Un poco más allá, una muchacha gritaba y corría detrás de una moto que se llevaba su celular. En otra esquina, una madre retaba a su hijo; estúpido, le decía y el niño no dejaba de llorar. Entre el tedio y la fatiga, pensé en la naturalización que hacemos de la violencia y decidí escribirlo. Abandoné los pasos perdidos por el centro de la ciudad y decidí tomar el trolebús para volver a mi casa. Había sol. Muy poca gente en el transporte. Me acomodé en un asiento de uno al costado izquierdo y continué mi itinerario mirando por la ventana. Belgrano y 27 de abril, es una esquina que conozco muy bien. Hace ya muchos años que paso por allí casi todos los días. Hacía calor. En el costado izquierdo, sobre Belgrano, la viejecita de siempre pidiendo limosna. El trolebús había sucumbido al imperio del semáforo en rojo que se alzaba al otro lado. Desde mi ventana, podía ver desde otro ángulo, la viejecita que todos los días aparecía en mi camino. Tiene unos ojos celestes profundos que me recuerdan el poema “Las viejecitas” de Charles Baudelaire: “Esos ojos son pozos formados por un millón de lágrimas/ vasijas que un metal enfriado cubrió de lentejuelas…/ ¡En esos ojos misteriosos hay hechizos invencibles/ para quien fue amamantado por la austera mala Suerte!”. Yo todavía meditaba en la naturalización de la violencia hasta que aconteció algo inusual.
Todo ocurrió en unos pocos segundos. Yo podía observar desde arriba y hacia adelante. La cabina cerrada de la mujer que conducía el trolebús no me permitía sino ver una pared de chapa. Lo que pude ver, fue un brazo saliendo de la ventanilla de la conductora. Un brazo que hacía un gesto, un llamado. ¡Vení!

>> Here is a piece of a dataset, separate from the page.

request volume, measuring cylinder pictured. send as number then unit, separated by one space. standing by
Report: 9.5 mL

El ojo del semáforo aún estaba rojo. La vieja se levantó con dificultad. Nunca la había visto caminar. Siempre la vi apoyada sobre la vidriera de un local. Apretó fuertemente el bastón y al tranco de su cadera dislocada se acercó a recibir unos billetes. Una sonrisa se dibujó en su cara. El ojo del semáforo se metamorfoseó hacia el verde. El trolebús arrancaba. La viejecita, de pie, apoyada en su bastón, se llevó la palma de la mano derecha hacia sus labios y le arrojó un beso a la conductora. Cuando bajó la mano, la sonrisa aún estaba allí. Y el trolebús ya estaba en la otra esquina.

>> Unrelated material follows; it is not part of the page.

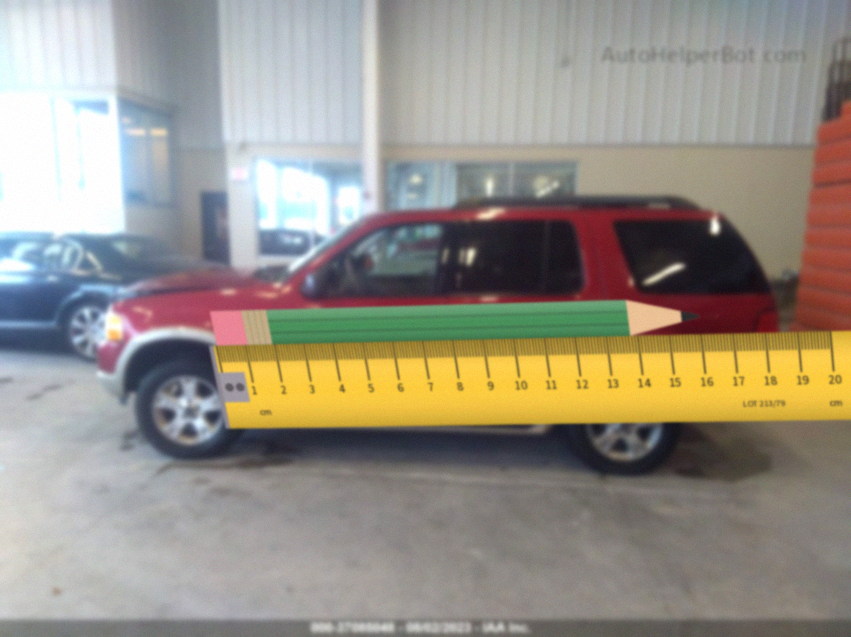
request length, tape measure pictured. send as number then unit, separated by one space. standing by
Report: 16 cm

Gestos de amor, me dije para adentro. No, el de la limosna, sino el del beso. Un gesto leve de la mano que logró esparcir un haz de luz más fuerte que la luz del mediodía. Un brillo. Un fulgor en medio del tedio y el calor. ¿Por qué no, escribir sobre estos pequeños gestos de amor? ¿Por qué ensañarnos con la crónica tediosa y repetida de la violencia diaria? Es necesario que estos gestos de amor, también pasen a formar parte de las noticias. Alguna vez habrá que hacer un diario de buenas noticias. Milagros cotidianos, imperceptibles que suceden todo el tiempo a nuestro lado y que el tedio o la fatiga insisten en no dejarnos ver. El estrépito de la violencia gana la calle. Su sonido abrupto. El dolor. Las malas noticias llegan siempre más rápido. Pero no se puede vivir siempre de malas noticias. Alimentar ese animal a diario es peligroso. ¡Qué raquítica y débil está la columna de las buenas noticias! Educar la mirada para poder descubrir esos imperceptibles gestos de amor que acechan por todas las esquinas. Dosificar la hiel, de vez en cuando. Darle su lugar, sin dejar que inunde completamente la existencia. Gestos de amor que rompen el tedio del viandante y abren caminos hacia una ciudad un poco más humana.